[llvm] [BOLT] Detect Linux kernel based on ELF program headers (PR #80086)

Maksim Panchenko via llvm-commits llvm-commits at lists.llvm.org
Tue Jan 30 16:53:15 PST 2024


https://github.com/maksfb created https://github.com/llvm/llvm-project/pull/80086

Check if program header addresses fall into the kernel space to detect a Linux kernel binary on x86-64.

Delete opts::LinuxKernelMode and use BinaryContext::IsLinuxKernel instead.

>From 8bbda67556e13c7c0465defc80d9100a28c5dd00 Mon Sep 17 00:00:00 2001
From: Maksim Panchenko <maks at fb.com>
Date: Tue, 30 Jan 2024 16:22:55 -0800
Subject: [PATCH] [BOLT] Detect Linux kernel based on ELF program headers

Check if program header addresses fall into the kernel space to detect
a Linux kernel binary on x86-64.

Dataset entries
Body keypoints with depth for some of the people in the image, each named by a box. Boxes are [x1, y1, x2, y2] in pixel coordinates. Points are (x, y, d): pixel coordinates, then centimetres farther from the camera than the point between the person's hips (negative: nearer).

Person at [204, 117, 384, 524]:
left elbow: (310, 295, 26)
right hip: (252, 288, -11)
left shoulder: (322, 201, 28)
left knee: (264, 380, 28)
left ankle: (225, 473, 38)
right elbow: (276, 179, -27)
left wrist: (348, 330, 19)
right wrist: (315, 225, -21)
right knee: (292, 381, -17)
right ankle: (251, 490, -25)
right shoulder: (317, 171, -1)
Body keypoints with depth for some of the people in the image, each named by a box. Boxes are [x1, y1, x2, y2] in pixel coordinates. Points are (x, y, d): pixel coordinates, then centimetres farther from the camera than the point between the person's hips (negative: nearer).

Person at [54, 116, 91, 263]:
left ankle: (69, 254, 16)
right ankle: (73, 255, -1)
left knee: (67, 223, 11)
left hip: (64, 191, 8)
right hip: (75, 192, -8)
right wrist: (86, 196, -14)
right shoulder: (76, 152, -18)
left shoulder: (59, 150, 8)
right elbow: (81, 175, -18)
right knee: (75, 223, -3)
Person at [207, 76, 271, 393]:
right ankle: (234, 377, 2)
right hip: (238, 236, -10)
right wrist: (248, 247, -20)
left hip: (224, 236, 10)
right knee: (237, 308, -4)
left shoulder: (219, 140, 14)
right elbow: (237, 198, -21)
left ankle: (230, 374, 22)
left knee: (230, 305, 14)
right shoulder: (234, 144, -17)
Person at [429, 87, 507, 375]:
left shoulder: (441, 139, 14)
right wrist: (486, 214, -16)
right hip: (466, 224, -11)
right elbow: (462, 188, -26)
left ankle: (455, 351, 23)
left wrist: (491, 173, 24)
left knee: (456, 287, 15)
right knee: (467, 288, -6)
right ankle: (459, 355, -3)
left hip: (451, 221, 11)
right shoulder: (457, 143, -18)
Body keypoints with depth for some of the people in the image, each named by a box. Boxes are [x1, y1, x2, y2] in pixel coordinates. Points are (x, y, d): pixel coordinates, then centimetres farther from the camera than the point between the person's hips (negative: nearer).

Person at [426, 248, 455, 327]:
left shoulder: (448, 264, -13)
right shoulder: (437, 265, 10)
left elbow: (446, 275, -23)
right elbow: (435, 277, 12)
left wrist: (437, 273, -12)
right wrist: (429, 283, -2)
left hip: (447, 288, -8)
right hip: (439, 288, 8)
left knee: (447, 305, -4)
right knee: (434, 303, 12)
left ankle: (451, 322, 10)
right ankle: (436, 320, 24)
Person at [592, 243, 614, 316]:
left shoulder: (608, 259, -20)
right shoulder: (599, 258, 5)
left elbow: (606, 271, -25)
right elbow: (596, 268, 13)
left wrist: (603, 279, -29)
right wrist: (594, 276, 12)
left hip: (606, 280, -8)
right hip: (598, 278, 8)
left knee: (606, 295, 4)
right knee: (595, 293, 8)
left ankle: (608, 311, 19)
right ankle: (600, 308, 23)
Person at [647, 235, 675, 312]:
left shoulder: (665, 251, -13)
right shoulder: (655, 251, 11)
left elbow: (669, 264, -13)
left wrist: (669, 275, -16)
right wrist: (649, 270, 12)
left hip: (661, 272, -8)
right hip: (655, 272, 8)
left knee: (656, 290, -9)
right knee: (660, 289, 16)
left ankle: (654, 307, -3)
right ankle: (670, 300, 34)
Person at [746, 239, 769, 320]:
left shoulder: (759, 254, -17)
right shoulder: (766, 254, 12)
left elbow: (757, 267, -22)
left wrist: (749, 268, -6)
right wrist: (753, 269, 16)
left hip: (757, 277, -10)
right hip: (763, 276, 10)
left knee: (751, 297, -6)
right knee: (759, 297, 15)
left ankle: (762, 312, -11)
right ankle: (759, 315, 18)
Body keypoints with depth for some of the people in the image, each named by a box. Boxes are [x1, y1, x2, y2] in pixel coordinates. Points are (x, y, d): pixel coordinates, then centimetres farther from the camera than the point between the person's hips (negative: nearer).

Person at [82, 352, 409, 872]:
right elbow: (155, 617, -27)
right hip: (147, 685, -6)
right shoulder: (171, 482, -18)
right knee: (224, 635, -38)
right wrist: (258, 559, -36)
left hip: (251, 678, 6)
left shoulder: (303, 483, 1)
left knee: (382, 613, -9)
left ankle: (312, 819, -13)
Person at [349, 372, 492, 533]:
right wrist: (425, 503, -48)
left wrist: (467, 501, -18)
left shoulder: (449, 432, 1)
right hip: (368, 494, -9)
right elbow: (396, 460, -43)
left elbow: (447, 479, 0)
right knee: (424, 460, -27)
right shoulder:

**Required work**
a: In one to three sentences, explain why the BOLT patch message says to check whether program header addresses fall into kernel space.
b: Write the next part of the BOLT patch message, starting right after its final sentence.
The rows are not needed for any of this work.

**Responses to the exercise**
a: The check is how the patch detects a Linux kernel binary on x86-64. The patch title describes this as detecting the Linux kernel based on ELF program headers.

b:
Delete opts::LinuxKernelMode and use BinaryContext::IsLinuxKernel
instead.
---
 bolt/include/bolt/Core/BinaryContext.h    |  3 +++
 bolt/include/bolt/Utils/CommandLineOpts.h |  1 -
 bolt/lib/Profile/DataAggregator.cpp       |  6 +++---
 bolt/lib/Rewrite/LinuxKernelRewriter.cpp  |  9 ++++-----
 bolt/lib/Rewrite/RewriteInstance.cpp      | 16 ++++++++++------
 bolt/lib/Utils/CommandLineOpts.cpp        |  1 -
 bolt/test/X86/linux-orc.s                 | 10 ++--------
 7 files changed, 22 insertions(+), 24 deletions(-)

diff --git a/bolt/include/bolt/Core/BinaryContext.h b/bolt/include/bolt/Core/BinaryContext.h
index f0e7a8272ad0e..65a3442695703 100644
--- a/bolt/include/bolt/Core/BinaryContext.h
+++ b/bolt/include/bolt/Core/BinaryContext.h
@@ -602,6 +602,9 @@ class BinaryContext {
 
   std::unique_ptr<MCAsmBackend> MAB;
 
+  /// Indicates if the binary is Linux kernel.
+  bool IsLinuxKernel{false};
+
   /// Indicates if relocations are available for usage.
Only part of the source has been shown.